Life
He was born in Guildford, the elder brother of George Abbot the future archbishop, and shared the same course of education. He early distinguished himself as a preacher, and a sermon which he preached at Paul's Cross gained for him the living of Bingham, Nottinghamshire, to which he was presented by John Stanhope.
King James appointed Abbot one of the chaplains in ordinary. In 1609, he was elected master of Balliol College. In 1613 he became Regius Professor of Divinity at Oxford, and attacked the writings of Petrus Bertius, a Dutch Remonstrant, on the topic of falling from grace. Subsequently he made a broader attack based on orthodox Calvinism and Augustine of Hippo on the spreading ideas of Jacobus Arminius. In 1615 he attacked John Howson and William Laud, implying Catholic sympathies, and wrapping in those terms the further implication that Laud was Arminian. Howson retorted that the Abbot brothers were Puritans. In speaking of secret methods by which certain persons were attempting to undermine the Protestant Reformation, Abbot was clearly referencing Laud, who was present for the lecture. Laud, stung, wrote to his friend, Richard Neile, Bishop of Lincoln, complaining that, "he was fain to sit patiently at the rehearsal of this sermon, though abused almost an hour together, being pointed at as he sat," and asking whether he ought to take public notice of the insult.
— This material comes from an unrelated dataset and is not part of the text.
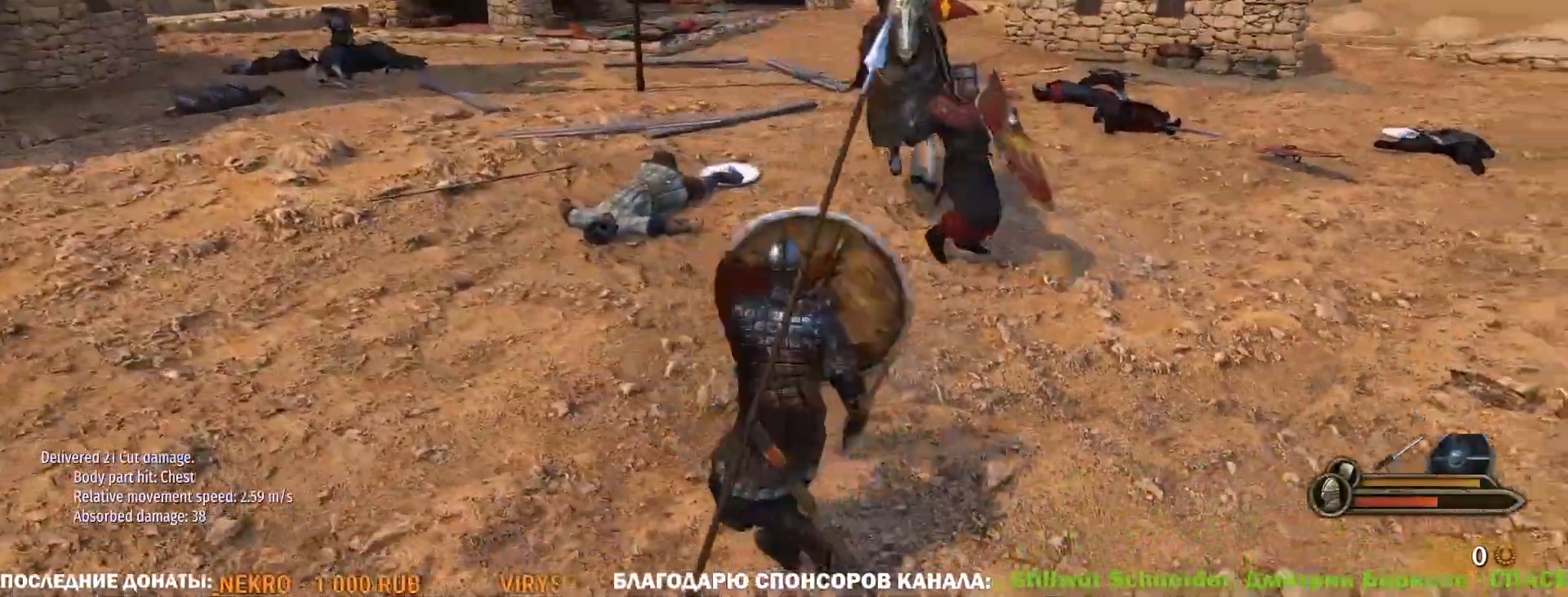
{"keys": ["a"], "mouse": ["right"], "events": []}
Abbot obtained the see of Salisbury, and his brother George consecrated him. On his departure from the university, he delivered a farewell oration in Latin, which was much admired. Comparing the merits of the two brothers, Robert and George, Thomas Fuller remarks that
- "George was the more plausible preacher, Robert the greater scholar; George was the abler statesman, Robert the deeper divine."
Abbot died in Salisbury, being one of five bishops who succeeded to the see of Salisbury within the space of six years.